The paradox continues to intrigue and challenge scientists, as it underscores both the vast potential for life in the universe and our current limitations in understanding and exploring this vast expanse. As Dame Aderin-Pocock’s stance underscores, the existence of alien life seems almost inevitable given the sheer scale of space, yet its elusiveness keeps humanity searching.

This search not only drives further astronomical research but also invites us to reflect on our place within an incredibly complex and mysterious cosmos.
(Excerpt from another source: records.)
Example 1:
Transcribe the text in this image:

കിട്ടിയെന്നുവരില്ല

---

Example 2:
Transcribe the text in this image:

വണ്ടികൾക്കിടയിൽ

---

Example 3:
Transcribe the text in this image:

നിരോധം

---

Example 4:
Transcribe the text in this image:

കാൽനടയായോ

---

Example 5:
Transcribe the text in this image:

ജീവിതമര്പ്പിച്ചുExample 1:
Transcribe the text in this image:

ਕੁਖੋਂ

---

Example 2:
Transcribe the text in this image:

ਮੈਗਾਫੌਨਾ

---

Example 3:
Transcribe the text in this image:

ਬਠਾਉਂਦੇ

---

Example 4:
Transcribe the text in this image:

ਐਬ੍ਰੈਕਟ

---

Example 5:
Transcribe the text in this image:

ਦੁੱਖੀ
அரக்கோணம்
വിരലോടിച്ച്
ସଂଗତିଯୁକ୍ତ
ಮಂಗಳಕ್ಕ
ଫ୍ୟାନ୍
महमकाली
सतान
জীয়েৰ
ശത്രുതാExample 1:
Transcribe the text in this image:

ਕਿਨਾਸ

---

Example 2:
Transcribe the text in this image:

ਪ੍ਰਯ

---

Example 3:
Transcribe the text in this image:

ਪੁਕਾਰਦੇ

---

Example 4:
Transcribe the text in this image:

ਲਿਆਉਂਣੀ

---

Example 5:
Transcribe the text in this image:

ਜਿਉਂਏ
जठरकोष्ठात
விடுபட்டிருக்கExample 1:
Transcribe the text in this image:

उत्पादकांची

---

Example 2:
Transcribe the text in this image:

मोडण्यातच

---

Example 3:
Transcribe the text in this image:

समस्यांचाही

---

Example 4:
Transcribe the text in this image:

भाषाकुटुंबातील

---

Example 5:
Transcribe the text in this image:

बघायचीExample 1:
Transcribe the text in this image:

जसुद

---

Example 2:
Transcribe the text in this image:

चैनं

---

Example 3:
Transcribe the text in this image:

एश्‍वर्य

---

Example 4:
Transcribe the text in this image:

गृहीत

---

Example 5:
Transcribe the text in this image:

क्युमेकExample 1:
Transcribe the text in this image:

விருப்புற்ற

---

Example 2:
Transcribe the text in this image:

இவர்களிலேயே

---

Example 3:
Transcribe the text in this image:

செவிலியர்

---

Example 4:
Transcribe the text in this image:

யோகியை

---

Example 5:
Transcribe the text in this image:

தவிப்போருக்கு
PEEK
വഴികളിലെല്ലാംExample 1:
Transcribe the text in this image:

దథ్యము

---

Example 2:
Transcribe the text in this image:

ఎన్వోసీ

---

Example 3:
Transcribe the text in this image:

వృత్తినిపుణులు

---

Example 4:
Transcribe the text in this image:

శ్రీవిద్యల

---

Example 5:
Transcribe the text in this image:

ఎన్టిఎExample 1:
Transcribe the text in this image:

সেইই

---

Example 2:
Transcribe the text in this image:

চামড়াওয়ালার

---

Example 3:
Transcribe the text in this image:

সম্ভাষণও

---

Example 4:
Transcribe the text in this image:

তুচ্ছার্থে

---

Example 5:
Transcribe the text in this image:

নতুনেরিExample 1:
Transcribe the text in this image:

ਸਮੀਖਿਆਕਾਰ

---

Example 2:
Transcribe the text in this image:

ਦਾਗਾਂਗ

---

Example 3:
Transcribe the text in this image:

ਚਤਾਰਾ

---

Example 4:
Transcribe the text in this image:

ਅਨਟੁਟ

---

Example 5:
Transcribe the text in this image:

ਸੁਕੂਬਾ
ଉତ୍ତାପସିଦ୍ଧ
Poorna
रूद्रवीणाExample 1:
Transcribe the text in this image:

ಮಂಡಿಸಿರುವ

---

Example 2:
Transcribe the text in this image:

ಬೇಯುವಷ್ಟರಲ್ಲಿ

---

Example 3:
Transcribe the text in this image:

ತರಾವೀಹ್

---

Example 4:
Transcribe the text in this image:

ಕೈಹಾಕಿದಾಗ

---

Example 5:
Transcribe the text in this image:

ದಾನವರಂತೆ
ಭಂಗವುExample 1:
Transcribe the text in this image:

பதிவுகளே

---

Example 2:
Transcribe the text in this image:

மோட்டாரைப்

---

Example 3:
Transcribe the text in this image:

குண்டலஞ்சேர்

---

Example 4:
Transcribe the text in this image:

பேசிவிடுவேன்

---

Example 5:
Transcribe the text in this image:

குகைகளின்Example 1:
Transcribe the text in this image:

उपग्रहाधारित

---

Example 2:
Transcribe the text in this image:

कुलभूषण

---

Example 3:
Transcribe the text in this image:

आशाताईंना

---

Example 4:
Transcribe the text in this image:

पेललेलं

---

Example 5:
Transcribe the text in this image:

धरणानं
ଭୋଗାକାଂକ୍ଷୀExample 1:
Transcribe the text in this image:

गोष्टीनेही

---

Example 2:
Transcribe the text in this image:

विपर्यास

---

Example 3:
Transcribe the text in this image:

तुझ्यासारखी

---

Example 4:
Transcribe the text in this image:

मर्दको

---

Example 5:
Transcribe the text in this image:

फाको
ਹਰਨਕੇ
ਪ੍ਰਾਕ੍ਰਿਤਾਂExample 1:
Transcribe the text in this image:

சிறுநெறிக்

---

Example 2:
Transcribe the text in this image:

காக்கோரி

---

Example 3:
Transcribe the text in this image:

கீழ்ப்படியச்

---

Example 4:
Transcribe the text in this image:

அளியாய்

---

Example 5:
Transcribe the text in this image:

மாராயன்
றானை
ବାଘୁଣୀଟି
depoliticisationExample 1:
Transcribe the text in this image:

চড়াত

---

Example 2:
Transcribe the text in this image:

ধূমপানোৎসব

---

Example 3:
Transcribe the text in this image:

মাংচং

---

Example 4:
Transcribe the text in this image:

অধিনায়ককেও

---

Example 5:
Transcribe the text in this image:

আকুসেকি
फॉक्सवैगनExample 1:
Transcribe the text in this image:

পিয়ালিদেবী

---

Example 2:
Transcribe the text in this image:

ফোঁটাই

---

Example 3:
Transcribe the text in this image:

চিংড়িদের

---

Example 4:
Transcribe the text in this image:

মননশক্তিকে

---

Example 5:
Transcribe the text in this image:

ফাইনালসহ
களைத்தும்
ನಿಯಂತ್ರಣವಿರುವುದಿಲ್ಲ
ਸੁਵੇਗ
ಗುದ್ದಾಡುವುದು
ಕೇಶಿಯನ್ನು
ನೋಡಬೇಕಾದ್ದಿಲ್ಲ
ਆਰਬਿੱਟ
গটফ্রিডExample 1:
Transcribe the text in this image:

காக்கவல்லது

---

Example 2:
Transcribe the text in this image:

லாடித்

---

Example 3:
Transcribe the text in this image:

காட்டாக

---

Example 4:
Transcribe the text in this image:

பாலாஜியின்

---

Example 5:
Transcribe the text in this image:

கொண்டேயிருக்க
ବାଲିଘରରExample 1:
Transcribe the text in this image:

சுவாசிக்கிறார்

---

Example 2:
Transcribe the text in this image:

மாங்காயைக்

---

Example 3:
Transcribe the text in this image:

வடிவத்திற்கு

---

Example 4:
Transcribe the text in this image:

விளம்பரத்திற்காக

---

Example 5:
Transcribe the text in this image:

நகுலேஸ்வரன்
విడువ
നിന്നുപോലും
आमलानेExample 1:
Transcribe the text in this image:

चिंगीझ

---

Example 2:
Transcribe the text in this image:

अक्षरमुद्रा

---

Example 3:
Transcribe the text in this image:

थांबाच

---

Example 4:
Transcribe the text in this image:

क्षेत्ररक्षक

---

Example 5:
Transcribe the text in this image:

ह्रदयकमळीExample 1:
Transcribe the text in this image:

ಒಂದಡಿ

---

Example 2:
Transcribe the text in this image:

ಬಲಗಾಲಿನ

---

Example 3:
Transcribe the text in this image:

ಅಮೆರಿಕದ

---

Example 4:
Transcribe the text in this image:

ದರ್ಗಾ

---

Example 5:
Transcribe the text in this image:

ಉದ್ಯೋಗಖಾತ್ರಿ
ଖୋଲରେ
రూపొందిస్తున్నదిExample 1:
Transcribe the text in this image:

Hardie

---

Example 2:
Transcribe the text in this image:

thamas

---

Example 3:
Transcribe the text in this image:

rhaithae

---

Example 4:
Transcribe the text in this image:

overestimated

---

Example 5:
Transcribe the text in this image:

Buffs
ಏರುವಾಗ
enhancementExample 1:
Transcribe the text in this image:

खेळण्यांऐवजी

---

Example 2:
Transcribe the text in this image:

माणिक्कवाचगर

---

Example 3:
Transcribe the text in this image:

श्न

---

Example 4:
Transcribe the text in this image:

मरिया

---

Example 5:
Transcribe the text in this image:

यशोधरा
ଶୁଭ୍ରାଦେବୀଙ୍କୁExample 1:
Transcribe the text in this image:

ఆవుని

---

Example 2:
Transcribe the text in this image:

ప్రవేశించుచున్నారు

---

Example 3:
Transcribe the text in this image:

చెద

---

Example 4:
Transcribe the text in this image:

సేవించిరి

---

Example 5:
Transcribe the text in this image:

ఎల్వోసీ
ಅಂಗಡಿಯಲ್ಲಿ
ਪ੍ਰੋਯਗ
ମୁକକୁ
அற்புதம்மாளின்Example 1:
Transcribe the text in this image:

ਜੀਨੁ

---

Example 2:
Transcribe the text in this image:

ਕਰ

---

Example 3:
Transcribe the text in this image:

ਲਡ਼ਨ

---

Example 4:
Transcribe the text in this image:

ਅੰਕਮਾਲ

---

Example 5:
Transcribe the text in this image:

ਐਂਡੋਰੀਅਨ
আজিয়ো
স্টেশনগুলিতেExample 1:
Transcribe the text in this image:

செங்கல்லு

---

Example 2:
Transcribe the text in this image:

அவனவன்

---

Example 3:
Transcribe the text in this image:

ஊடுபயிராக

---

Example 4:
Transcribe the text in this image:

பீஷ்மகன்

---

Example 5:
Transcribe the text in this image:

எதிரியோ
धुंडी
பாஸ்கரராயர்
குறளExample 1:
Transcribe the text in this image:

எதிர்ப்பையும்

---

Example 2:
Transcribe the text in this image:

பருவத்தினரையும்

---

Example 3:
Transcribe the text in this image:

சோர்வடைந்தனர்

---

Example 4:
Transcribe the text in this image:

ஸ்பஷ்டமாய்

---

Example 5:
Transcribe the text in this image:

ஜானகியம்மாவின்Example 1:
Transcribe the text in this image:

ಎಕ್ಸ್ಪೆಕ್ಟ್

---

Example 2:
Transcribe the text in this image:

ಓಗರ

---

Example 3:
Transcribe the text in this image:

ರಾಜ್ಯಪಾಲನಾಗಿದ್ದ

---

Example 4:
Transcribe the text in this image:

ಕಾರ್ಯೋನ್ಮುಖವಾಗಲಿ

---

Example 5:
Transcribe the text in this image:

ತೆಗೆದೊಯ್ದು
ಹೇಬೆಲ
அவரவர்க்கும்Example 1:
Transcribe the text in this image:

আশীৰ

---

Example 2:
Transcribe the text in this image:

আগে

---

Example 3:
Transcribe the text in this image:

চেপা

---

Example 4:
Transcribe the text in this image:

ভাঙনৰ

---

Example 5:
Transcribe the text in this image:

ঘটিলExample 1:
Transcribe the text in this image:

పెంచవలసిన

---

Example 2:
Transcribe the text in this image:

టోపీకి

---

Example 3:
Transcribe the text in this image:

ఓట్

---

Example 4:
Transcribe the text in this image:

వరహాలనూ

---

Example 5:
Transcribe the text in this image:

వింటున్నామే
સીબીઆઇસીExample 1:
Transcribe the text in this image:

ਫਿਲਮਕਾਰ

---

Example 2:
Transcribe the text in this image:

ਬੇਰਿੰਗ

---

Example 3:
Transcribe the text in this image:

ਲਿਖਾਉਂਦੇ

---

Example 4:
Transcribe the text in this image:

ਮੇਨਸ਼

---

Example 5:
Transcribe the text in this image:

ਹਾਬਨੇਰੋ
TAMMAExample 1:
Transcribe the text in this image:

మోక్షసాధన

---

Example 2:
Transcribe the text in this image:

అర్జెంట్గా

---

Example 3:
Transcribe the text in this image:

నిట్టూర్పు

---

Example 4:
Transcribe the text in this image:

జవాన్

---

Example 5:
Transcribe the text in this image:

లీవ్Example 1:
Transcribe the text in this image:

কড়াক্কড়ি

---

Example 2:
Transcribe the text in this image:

Recently, humanity’s vulnerability in our solar system was starkly highlighted as NASA detected a potentially threatening asteroid dubbed 2024 YR4. Although subsequent analysis revealed that this particular space rock posed no immediate danger to Earth, scientists caution that such discoveries will likely become more frequent as advancements in detection technologies continue to improve.
‘We live on our planet and, I don’t want to sound scary, but planets can be vulnerable,’ noted Dame Aderin-Pocock, an advocate for further human missions beyond Earth. While she acknowledges the speculative nature of such ventures, she believes they are essential steps towards humanity’s future exploration and habitation of celestial bodies like the Moon and Mars.

However, Dame Aderin-Pocock also expressed concerns over the current ‘battle of the billionaires’ in space among private companies. She emphasized the need for robust legislation to govern these activities, warning that without proper constraints, human endeavors in space could potentially lead to environmental degradation similar to what we have witnessed on Earth.
In another significant discovery, British astronomer Dame Jocelyn Bell Burnell made history in 1967 by identifying a pulsar through her observations of radio waves. Since then, various types of pulsars emitting different wavelengths such as X-rays and gamma rays have been discovered. These rotating, highly magnetized neutron stars once sparked theories suggesting extraterrestrial origins before scientific consensus emerged.
In 1977, Dr Jerry Ehman made headlines with the ‘Wow!’ signal detected from a radio telescope in Ohio. This powerful, unexplained burst of radiation came from the constellation Sagittarius but did not correspond to any known celestial object at the time. While it generated excitement and speculation about extraterrestrial intelligence, subsequent analysis has yet to confirm these initial hypotheses.
In 1996, NASA made a sensational announcement regarding a Martian meteorite discovered in Antarctica—the Allen Hills (ALH) 84001—suggested traces of ancient microbial life. Initial photographs revealed elongated structures resembling microscopic organisms. However, doubts soon arose as other scientists questioned whether contamination might have influenced the findings, and they proposed that heat from ejection could produce mineral patterns mistaken for microfossils.
The behavior of Tabby’s Star (KIC 8462852), located about 1,400 light-years away, has confounded astronomers since its discovery in 2015. The star exhibits unusual dimming patterns that defy conventional explanations, leading some to speculate on the possibility of an alien megastructure harnessing stellar energy. However, recent studies have largely dismissed this hypothesis, instead attributing these phenomena to a dust ring orbiting the star.
In February 2017, astronomers reported seven Earth-like planets in the habitable zone around the nearby dwarf star Trappist-1, situated just 39 light-years away. All of these exoplanets have potential for hosting liquid water on their surfaces, crucial to supporting life as we know it. Three of them are considered particularly promising candidates where conditions may already foster biological evolution.
Researchers remain optimistic that within a decade, advancements in technology and methodology will provide definitive answers regarding the presence of extraterrestrial life among these exoplanets, marking this as just the beginning of an exciting era in astrobiology.